SELECTED TEXT:
==*==

One of the tricky things about deschooling is that you can feel like you don't know what to expect from your kids or yourself any more. You got used to having one set of expectations and rules for how to act, and without them it can feel like you're floundering when things go awry. Eventually, you'll have learned a new set of expectations and tools for various situations, but in the meantime... well, it can feel like things come out of the woodwork and blindside you, to mix my metaphors. To me "as it got later" is a giant red flag - because I remember when my kids were those ages. One needed to be able to take breaks from any kind of social situation. One needed to be taken home before things got to the point that he skipped from "this is fun" to "fight or flight" mode - it sounds like your 5yo may have that kind of short-circuit, too, at least right now, and maybe your 7yo, too. That's something to plan for - as in, plan to avoid, whenever possible, by having a sense of when your kid is tired, or overstimulated, or needs something that another kid can't provide.

==*==

REQUIREMENT 1:
In the text on deschooling, what phrase does the writer call a giant red flag?
The text and the records are unrelated to each other.

DATA SHOWN:
==*==

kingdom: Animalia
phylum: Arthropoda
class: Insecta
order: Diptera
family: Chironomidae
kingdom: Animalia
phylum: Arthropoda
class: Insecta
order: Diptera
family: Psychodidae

==*==

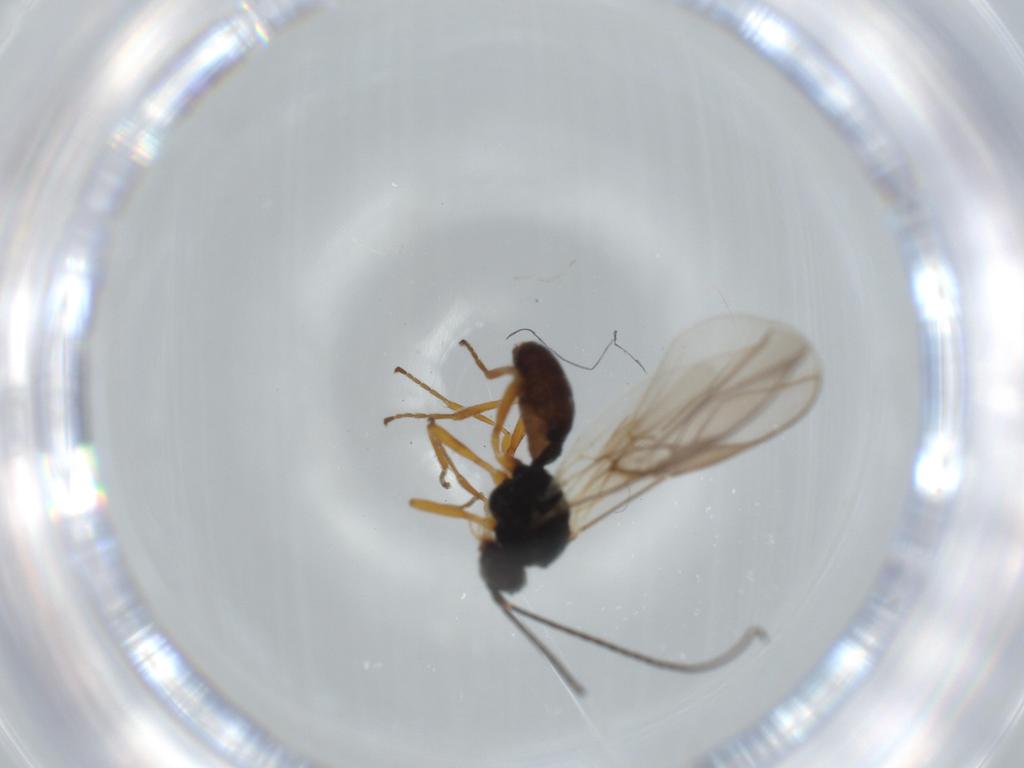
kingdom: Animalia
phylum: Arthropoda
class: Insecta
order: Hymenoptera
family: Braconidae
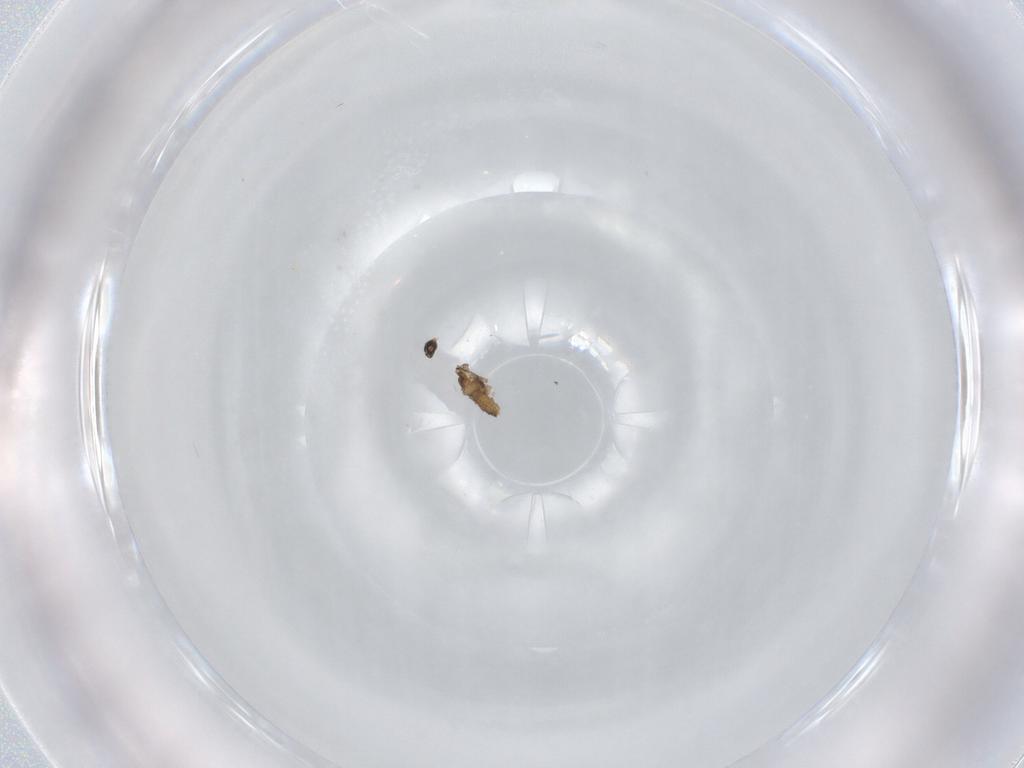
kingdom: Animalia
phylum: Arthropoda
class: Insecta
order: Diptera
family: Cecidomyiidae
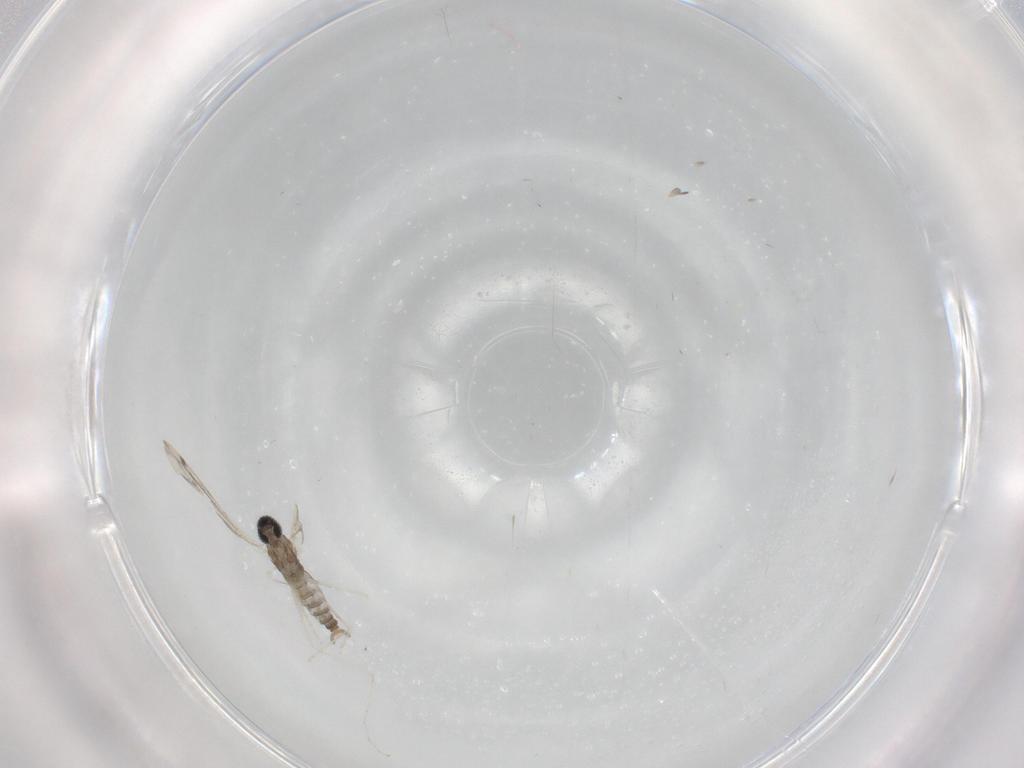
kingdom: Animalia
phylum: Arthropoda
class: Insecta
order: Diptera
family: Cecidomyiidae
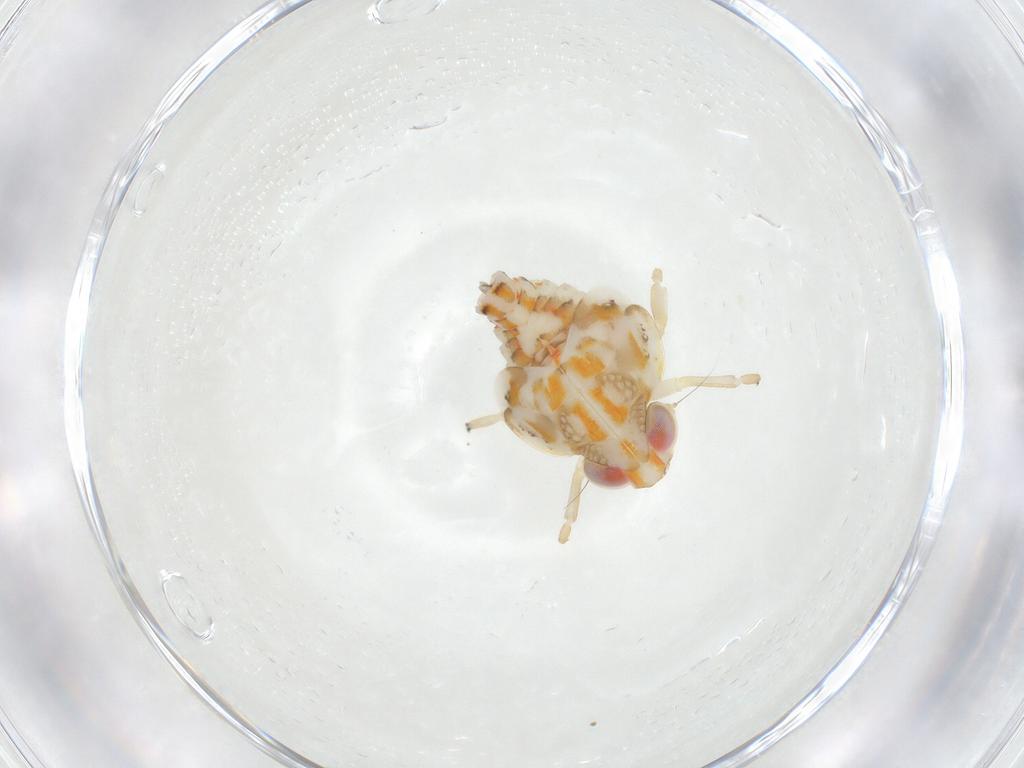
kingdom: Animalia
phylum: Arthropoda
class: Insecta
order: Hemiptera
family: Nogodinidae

==*==

REQUIREMENT 2:
Rewrite the records starting with the line with "order: Hymenoptera" and going on through the line with "family: Nogodinidae", replacing "phylum" with "division" and changing nothing else. Leave the pictures out of your answer.

RIGHT ANSWER 1:
The phrase "as it got later."

RIGHT ANSWER 2:
order: Hymenoptera
family: Braconidae
kingdom: Animalia
division: Arthropoda
class: Insecta
order: Diptera
family: Cecidomyiidae
kingdom: Animalia
division: Arthropoda
class: Insecta
order: Diptera
family: Cecidomyiidae
kingdom: Animalia
division: Arthropoda
class: Insecta
order: Hemiptera
family: Nogodinidae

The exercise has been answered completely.